I’ve come to realize that it’s not all about keeping everybody happy; it’s about creating a cultural mindset around continuous learning and growth. I’ve found that firms with learning as part of their culture are also progressive in another important way: When something goes wrong—and invariably it will—they focus on the root cause of the mistake. They don’t focus on who made it. They focus on their internal systems and processes to make sure the same mistake doesn’t keep happening. As the old saying goes: “Focus on the dead body, not on the murder.”
Jim Collins, best-selling author of Good to Great, calls that mindset “autopsies without blame.”
After spending time inside hundreds of U.S. companies for his research, Collins found a common thread that separated great organizations from mediocre ones. Great organizations address mistakes head-on; they don’t spend time pointing fingers.
We’ve all spent time in “pass the buck” organizations with lots of back-office politics. Can you really do your best work when you’re always on the defensive and when your coworkers are paranoid and constantly in CYA mode?
Our firm devotes 15 minutes of every weekly meeting to mistakes. Every team member is expected to bring one big problem or mistake to light from the past week. We attack the breakdown together and honestly discuss how that problem or mistake can be prevented or at least ameliorated going forward. We look at how our systems and processes can be tweaked so the snafu (the dead body) doesn’t keep landing on the autopsy table. That’s how we get better as a firm.
The other day a client told me he was annoyed because we hadn’t gotten back to him about an important email he had sent us a few days earlier. Now that’s a problem, because we have a very strict, two-hour client-response policy. It doesn’t mean we can solve a client issue within two hours. It simply means we’re letting the client know ASAP that we got their message and that we’re working on a solution.
Again, this communication breakdown wasn’t necessarily the fault of the client service person assigned to that client’s account. It was a firm-wide breakdown and a violation of our two-hour response policy. I asked the staffer politely why she hadn’t responded to our client ASAP. She told me it was because she didn’t have an answer for the client. I politely reminded her to review our system: “It doesn’t matter if you don’t know the answer to a client’s question right away. You’re going to get back to the client within two hours of receiving their message. No exceptions.” It means you’re going to assure the client that their message was received and that you’re working on a solution. I wasn’t mad at my staff person. I was disappointed by the breakdown in our system.

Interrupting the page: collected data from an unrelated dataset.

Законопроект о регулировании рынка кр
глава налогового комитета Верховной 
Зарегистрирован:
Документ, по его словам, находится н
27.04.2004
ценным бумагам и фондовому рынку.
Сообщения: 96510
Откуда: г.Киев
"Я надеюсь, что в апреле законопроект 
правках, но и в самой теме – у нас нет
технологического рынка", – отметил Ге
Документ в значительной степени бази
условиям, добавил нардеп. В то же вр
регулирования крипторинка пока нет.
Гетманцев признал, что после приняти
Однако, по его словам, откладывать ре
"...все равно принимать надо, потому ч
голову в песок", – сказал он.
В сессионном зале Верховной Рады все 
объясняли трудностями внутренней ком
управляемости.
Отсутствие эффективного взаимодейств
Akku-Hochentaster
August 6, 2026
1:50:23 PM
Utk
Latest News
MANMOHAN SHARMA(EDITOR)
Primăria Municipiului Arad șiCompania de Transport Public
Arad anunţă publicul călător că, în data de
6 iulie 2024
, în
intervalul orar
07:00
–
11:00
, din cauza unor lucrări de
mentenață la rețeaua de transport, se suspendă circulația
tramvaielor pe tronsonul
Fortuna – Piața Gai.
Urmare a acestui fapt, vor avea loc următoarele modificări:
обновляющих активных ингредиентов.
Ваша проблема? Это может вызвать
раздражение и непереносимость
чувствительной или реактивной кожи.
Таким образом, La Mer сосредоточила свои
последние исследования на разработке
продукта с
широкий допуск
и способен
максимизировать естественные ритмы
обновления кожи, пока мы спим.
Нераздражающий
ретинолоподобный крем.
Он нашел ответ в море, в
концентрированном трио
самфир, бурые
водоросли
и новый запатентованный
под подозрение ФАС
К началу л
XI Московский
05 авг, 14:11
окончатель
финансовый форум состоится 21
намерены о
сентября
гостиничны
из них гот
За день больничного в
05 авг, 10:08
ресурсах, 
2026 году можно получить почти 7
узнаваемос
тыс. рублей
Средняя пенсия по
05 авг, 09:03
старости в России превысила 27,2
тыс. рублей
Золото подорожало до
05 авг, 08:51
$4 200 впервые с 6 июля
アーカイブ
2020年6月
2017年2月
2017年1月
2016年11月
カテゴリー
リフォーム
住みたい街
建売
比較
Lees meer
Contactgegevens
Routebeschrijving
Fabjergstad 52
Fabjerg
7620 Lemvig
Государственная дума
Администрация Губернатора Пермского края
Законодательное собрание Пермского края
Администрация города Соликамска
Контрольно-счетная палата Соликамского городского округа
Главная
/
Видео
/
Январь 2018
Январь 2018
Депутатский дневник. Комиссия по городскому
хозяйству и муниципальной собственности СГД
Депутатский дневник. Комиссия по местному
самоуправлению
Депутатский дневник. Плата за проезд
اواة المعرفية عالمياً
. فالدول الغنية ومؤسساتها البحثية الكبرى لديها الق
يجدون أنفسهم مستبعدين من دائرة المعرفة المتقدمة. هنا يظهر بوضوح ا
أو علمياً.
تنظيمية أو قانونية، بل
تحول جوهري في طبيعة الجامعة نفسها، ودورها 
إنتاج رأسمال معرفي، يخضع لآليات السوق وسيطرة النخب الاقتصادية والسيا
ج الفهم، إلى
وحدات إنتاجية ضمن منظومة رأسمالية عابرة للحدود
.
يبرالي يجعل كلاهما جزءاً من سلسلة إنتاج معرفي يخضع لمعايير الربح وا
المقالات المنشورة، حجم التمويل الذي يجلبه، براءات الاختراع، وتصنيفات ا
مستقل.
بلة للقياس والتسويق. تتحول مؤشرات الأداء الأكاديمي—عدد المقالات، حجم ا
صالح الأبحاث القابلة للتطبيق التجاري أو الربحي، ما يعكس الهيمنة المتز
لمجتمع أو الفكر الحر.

When things go wrong at your firm, there are two things you can do: You can waste time defending yourself or you can spend time attacking the problem. At a high-performing learning organization, it’s the latter. Which one’s going to put your client in a better position?
How quickly does your firm respond to clients? I can’t tell you how often people tell me that their CPA sometimes takes days, even weeks, to get back to them on an issue. That’s just unacceptable. If that was my CPA firm, I’d have fired them immediately. Some CPAs admit to me: “If it’s really urgent, my clients will email me again.” That’s unacceptable, too. Too many CPAs forget they’re in a service industry. It doesn’t matter how busy you are during crunch time; if you’re not being proactive and creating a great client experience, it’s pretty easy for clients to go elsewhere for basic tax, accounting and attestation services.
Client service is your key differentiator, not how well you do tax returns. If you’re not providing it, that’s a dead body on the table that needs to be identified.
Mistakes are happening all the time at professional service firms. CPAs are not exempt. If you don’t have a culture that brings these issues to light and fixes them without blame, then you’re going to have a plague on your hands. As the CPA Horizons 2025 Report warned: “For CPAs to remain competitive in a rapidly changing environment, the profession must evolve training, combining real-time, technology-based education with traditional in-person and on-the-job training to maximize learning experiences.” I couldn’t agree more. How about you?